TEXTE SOURCE —
De bas en haut, depuis cette forêt de têtes rangées aux places prescrites jusqu’aux dômes vermeils qui pointent sur l’azur, la scène est prête pour le spectacle historique.

Un radieux matin, le premier de ce printemps tardif ; la terre heureuse sourit au ciel nouveau, maintenant ciel lumineux, ciel d’Italie, et tantôt ciel polaire, ciel de deuil et de frimas. Des hirondelles jouent entre les colonnes de la tribune, un vent vif tourmente les aigrettes, les plumets, les panaches. Ainsi un même sentiment d’attente et de respect passe en ce moment sur toutes ces âmes étrangères et les fait frissonner.

Les larges bandes de drap rouge qui découpent la surface de la cour comme la croix découpe un écusson, séparent des cantons où la Russie inscrit en signes vivans tous ses titres de noblesse. Là-bas, devant les églises de l’Annonciation et de l’Archange, se groupent des fonctionnaires, des députés des zemstvos[1] ; parmi eux, deux orchestres forment des cercles, leurs longues trompettes monophones posées sur des tables. Ici, devant la Granovitaïa Palata se mêlent des officiers de tous grades et de toutes armes ; un factionnaire du régiment Préobrajensky se tient près d’une guérite chevronnée de noir et de blanc ; par instans, le razvodiastchyi sort du corps de garde et va remplacer une sentinelle en quelque point de l’enceinte. Enfin, au pied même de la tribune, c’est le narod, c’est l’infinie population rurale représentée par ces quelques centaines de délégués, les baillis des cantons ; ceux-là, fatigués, se reposent, soit couché sur les dalles, soit assis à la turque, soit accroupis, leurs bras noués autour de leurs genoux ; ils attendent dans le silence et l’immobilité.

Tout à coup, les gendarmes répandus au milieu d’eux les font lever. Passent, venus du Perron Rouge, entrant à l’Ouspiensky sobor, les membres du corps diplomatique et les chefs des missions extraordinaires. Des maîtres de cérémonies accompagnent ce

  1. Assemblées provinciales comparables à nos conseils généraux.

CONSIGNE —
Recopiez fidèlement le passage du texte source qui va de « Un radieux matin, le » à « les fait frissonner. ». Appuyez-vous uniquement sur le texte source.

(Fiches extraites d'une collection)
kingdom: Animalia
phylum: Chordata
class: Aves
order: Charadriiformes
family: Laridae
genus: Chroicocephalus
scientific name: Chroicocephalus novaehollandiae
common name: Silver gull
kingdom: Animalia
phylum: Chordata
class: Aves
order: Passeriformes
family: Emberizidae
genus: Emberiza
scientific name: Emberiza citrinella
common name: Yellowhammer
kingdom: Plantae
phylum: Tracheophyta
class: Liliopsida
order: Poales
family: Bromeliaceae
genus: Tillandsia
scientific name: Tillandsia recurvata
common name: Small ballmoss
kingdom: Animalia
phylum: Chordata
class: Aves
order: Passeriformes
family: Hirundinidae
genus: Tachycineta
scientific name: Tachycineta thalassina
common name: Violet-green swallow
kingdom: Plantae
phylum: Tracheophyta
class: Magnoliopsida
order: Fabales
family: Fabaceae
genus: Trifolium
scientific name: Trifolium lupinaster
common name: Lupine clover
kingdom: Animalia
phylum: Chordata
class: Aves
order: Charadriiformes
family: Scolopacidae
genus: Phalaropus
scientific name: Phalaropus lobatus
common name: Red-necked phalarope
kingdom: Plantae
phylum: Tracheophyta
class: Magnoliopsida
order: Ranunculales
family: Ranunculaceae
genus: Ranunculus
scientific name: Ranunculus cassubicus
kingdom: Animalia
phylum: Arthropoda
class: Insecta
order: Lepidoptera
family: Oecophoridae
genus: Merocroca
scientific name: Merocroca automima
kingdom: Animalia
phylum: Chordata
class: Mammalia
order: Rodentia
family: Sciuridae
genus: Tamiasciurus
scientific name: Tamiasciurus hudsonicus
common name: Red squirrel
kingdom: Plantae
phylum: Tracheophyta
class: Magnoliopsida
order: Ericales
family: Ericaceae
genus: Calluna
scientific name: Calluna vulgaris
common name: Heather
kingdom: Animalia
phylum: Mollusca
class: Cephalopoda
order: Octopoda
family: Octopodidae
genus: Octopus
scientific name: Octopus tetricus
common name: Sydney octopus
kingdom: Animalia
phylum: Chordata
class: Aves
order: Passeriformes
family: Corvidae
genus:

RÉPONSE COMPLÈTE —
Un radieux matin, le premier de ce printemps tardif ; la terre heureuse sourit au ciel nouveau, maintenant ciel lumineux, ciel d’Italie, et tantôt ciel polaire, ciel de deuil et de frimas. Des hirondelles jouent entre les colonnes de la tribune, un vent vif tourmente les aigrettes, les plumets, les panaches. Ainsi un même sentiment d’attente et de respect passe en ce moment sur toutes ces âmes étrangères et les fait frissonner.